Martin served as a federal police officer who became a military police reserve officer after giving birth to her son. She also was an Army sergeant who worked at Guantanamo Bay, she said.

She has training handling inmates. She said she also has “special reaction team” training, the military equivalent of those who responded to Neville’s jail cell.

And Martin said she was torn watching the video.

“It’s not that I don’t understand sometimes why law enforcement has to use a certain level of force,” Martin said, “but there are definite clear cases, and this is unfortunately one where it is excessive.”

Martin said for the majority of the video Neville wasn’t struggling and officers had “positive control” of him.

“It just didn’t make any sense to take him to a suicide room instead of the infirmary, to wait for bolt cutters instead of undoing the side of the cuffs,” Martin said.

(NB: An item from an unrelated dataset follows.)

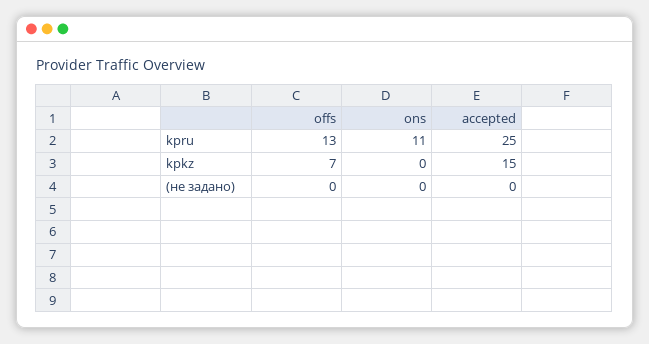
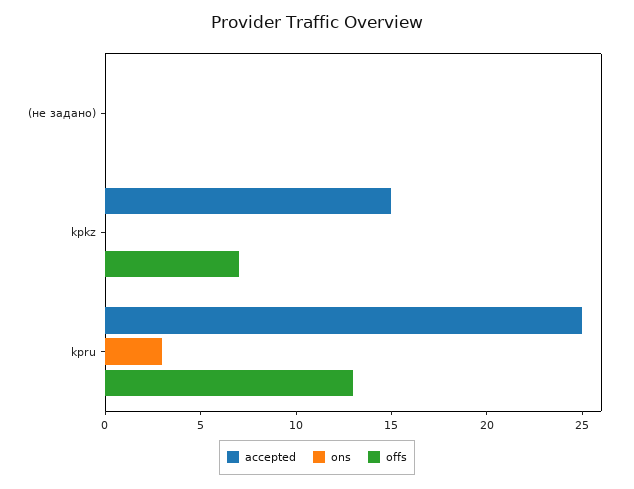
ons, kpru: 11 -> 3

She said she knows that criminals sometimes exaggerate what they’re going through.

“But sometimes they also tell the truth,” Martin said. “Call me crazy.”

And one immediate change Martin wants is for prone restraint to be banned from use. It’s been controversial across the country for causing deaths like Neville’s.

Martin said after watching the videos Wednesday she told her siblings that for a moment she wanted to leave her field. And she knows that people are already quick to say they hate the police.

“But when you see something like that,” Martin said, “you want to prove society wrong. You want to show them that there are good people out there.”